Featured Image - "Numbers" by Kevin Dooley, used under CC BY 2.0

On 3/11/2017, I wrote a blog entry Parsing a Number into Digits. While it's not hard to implement the method to parse a number into digits, I wanted a simpler way for quick tests.

After solving a problem, Recursive Digit Sum, I fiddled around with a few different ways.

I will discuss the implementation as well as dis/advantage of it.

Before posting the 3/11 blog, I used to parse each digit at a time using int.Parse().

```.css-1q7q4hh{font-family:Menlo,monospace;font-size:inherit;}```private static IEnumerable<int> GetArray2(int value)
{
if (value < 0) value = -1; // or Math.Abs

string text = value.ToString();
for (int i = 0; i < text.Length; i++)
{
yield return int.Parse(text\[i\].ToString());
}
}``````

While reading the problem discussion forum, I ran into this GO implementation of digit sum of a number by sei40kr. I noticed that he simply subtracted a number character by '0'. It's just a simple ASCII algebra but that thought never occurred to me.

By the way, here is how the ASCII subtraction works.

E.g.) Ascii value of '1' is 49, '0' is 48, '2' is 50 and '9' is 57.  So basically subtracting an ASCII value of current number character with '0' becomes the number.

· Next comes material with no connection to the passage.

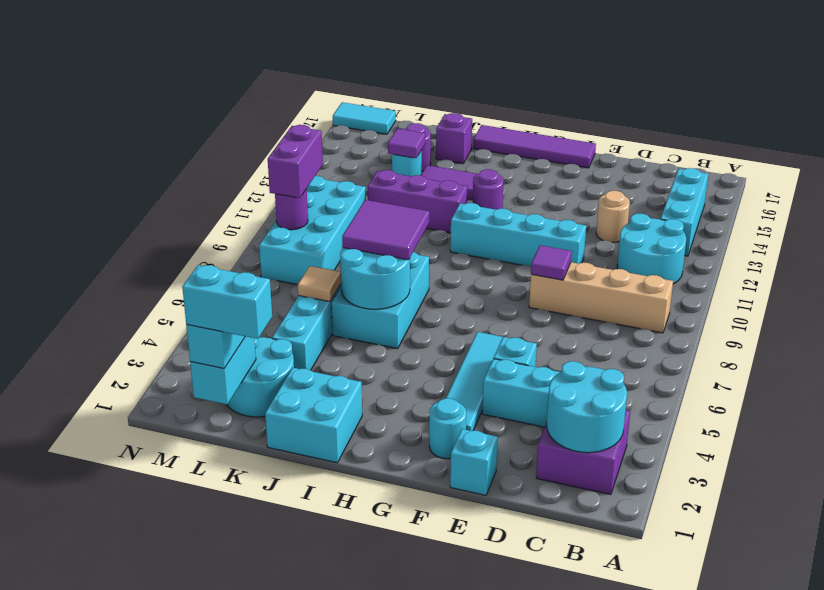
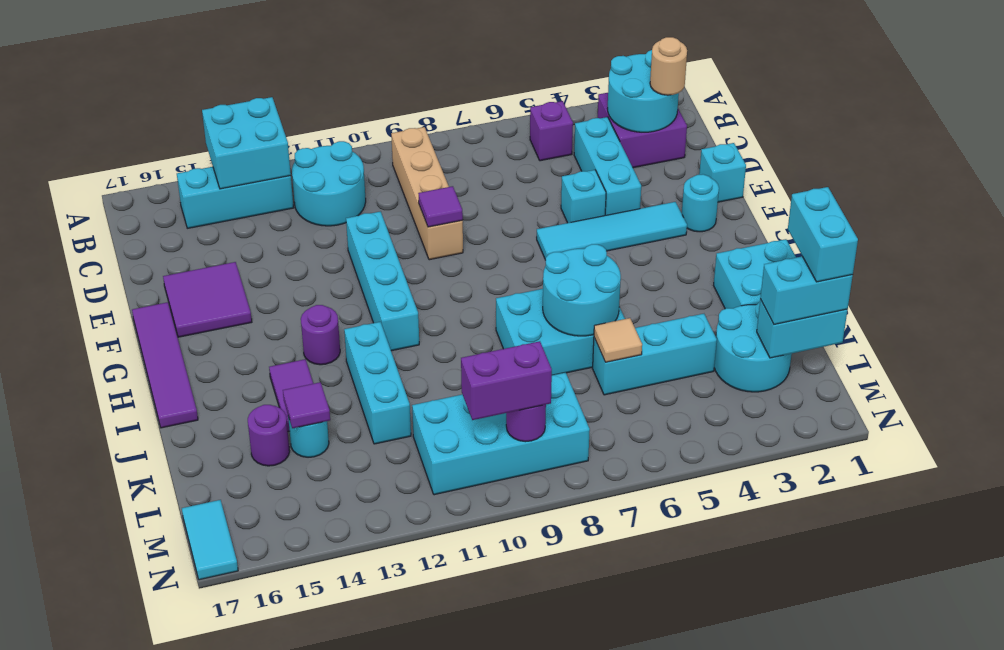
none -> cyan 2x2 brick [202,97,291,189]
tan 1x1 round brick [596,191,630,242] -> tan 1x1 round brick moved to [650,37,687,95]
purple 2x2 tile [342,200,430,260] -> purple 2x2 tile moved to [163,262,252,337]
purple 1x3 brick [368,170,468,233] -> cyan 1x3 brick [344,322,411,444]
purple 1x1 brick [436,113,472,164] -> purple 1x1 brick moved to [530,101,573,161]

'1' - '0' = 1 (49 - 48) '2' - '0' = 2 (50 - 48) ... '9' - '0' = 9 (57 - 48)

This implementation was faster than the "int.parse" one but still slower than the stack version. But the advantage is that it's easier to implement, more intuitive thus less error prone.

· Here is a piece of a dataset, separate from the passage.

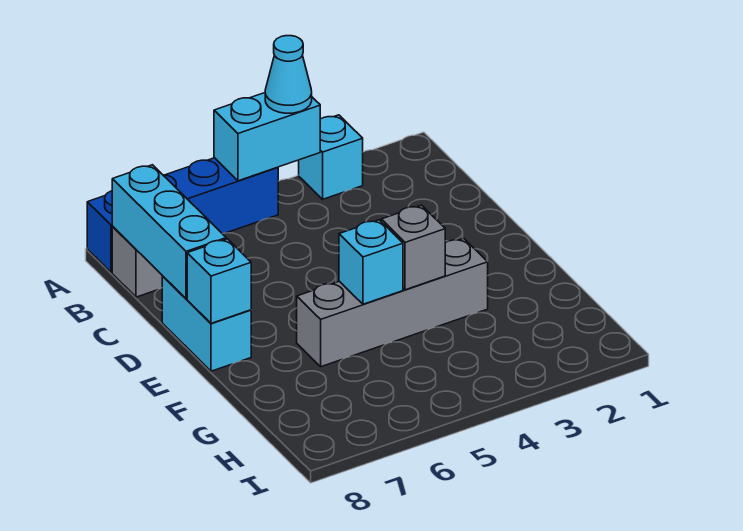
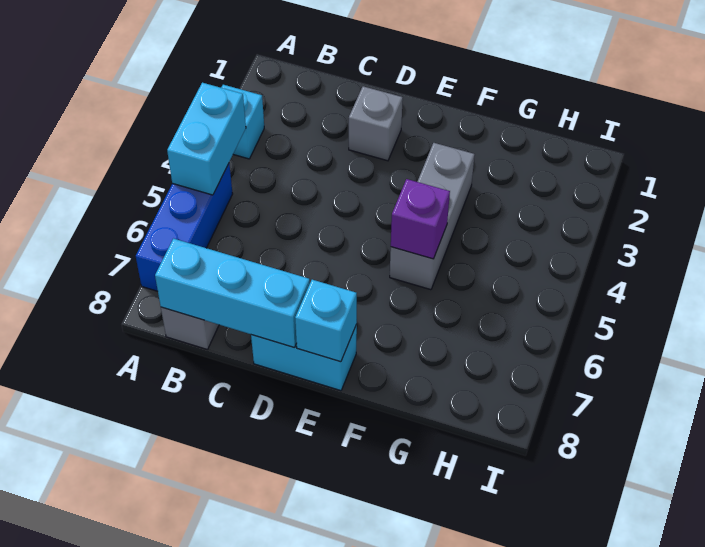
cyan 1x1 cone [265,36,312,113] -> none
blue 1x4 brick [87,158,278,272] -> blue 1x3 brick [136,164,233,291]
grey 1x4 brick [297,238,488,367] -> grey 1x3 brick [390,143,475,290]
grey 1x1 brick [381,205,445,290] -> grey 1x1 brick moved to [349,86,403,161]
cyan 1x1 brick [339,220,403,304] -> purple 1x1 brick [391,179,450,259]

The implementation is the same as `GetArray2` and the only difference is that `GetArray3` returns an integer using subtraction (line# 8).

``````private static IEnumerable<int> GetArray3(int value)
{
if (value < 0) value = -1; // or Math.Abs

string text = value.ToString();
for (int i = 0; i < text.Length; i++)
{
yield return text\[i\] - '0';
}
}``````

ASCII subtraction version is about 2~3 times faster than the int.parse version.

### Conclusion

For a quick testing, I'd use the int.parse version but for production code, I'd use the stack implementation.

While the former is easier to implement and less error prone, the latter is still much faster by the fact of two (Stack version is about 5~6 times faster than int.parse version).

A contrived benchmarking result came out as follows.

Implementation using Stack: 00:00:04.0093535 Implementation using int.parse: 00:00:22.2908904 Implementation using ordinal number: 00:00:08.3212206

The source for this test is on GitHub.